Ben kendimi bildim bileli herkes Türk futbolunun problemlerini konuşur. Hep aynı muhabbetler. Bu ne zaman değişir? Türk futbolu tamamen yerin dibine batarsa değişir. Çünkü biz kapımızın önünde düşmanı görene kadar harekete geçmeyen bir milletiz. Bu yüzden, tam anlamıyla bir yıkım yaşamamız lazım.

Yıkılacağını düşünüyor musunuz?

İki-üç adım var, çok uzak değiliz.

Futbolla ilgilinen insanlar sizi tanıyor ama 29 Ekim’deki maç öncesi konuşmanızda verdiğiniz Cumhuriyet ve Mustafa Kemal Atatürk vurgulu mesaj, sizi kitlelere tanıttı. Kendinizi o kadar akıcı ve düzgün ifade ettiniz ki… Hazırladığınız bir konuşma mıydı, içinizden mi geldi?

Bu kadar konuştuk, o cümleleri bir yerden okumadığımı anlamışsınızdır herhâlde. (Gülüyor.)

O röportaja ben gitmeyecektim. Maçtan önce kulübede muhabbet ediyorduk. Medya sorumlusu geldi, “Röportaja adam lazım” dedi. Birini yolladık ama sonra bir problem olmuş, başka birini çağırdılar.
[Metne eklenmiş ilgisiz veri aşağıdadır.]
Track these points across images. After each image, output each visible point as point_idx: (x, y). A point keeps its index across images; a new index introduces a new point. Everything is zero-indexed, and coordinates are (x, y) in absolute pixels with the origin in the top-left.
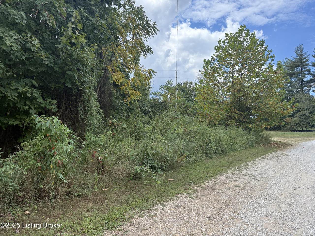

Sonunda da ben gittim.

Konuşurken “Bugün 29 Ekim ya” dedim içimden, sonra da bunu dile getirdim. İşin üzücü tarafı, bunun gündem olması. Acayip üzüldüm, biliyor musun? İnsanın kendi bayramı, kuruluşu, kurtuluşu, özgürlüğü… Ne diyecektim ki başka?

Bunun normalde o kadar doğal ve sıradan bir şey olması gerekiyor ki aslında bunu söylemeyen insanların gündeme gelmesi lazım. Bağımsızlığım bu benim ya! Bundan daha gururlu hangi günüm var? Ben kutlarım abi, yarın yine kutlarım.

Son sorum: Yarın sabah uyandığınızda, hangi derdinizden kurtulmuş olmayı isterdiniz?

Valla Kone’den kurtulmayı çok isterdim!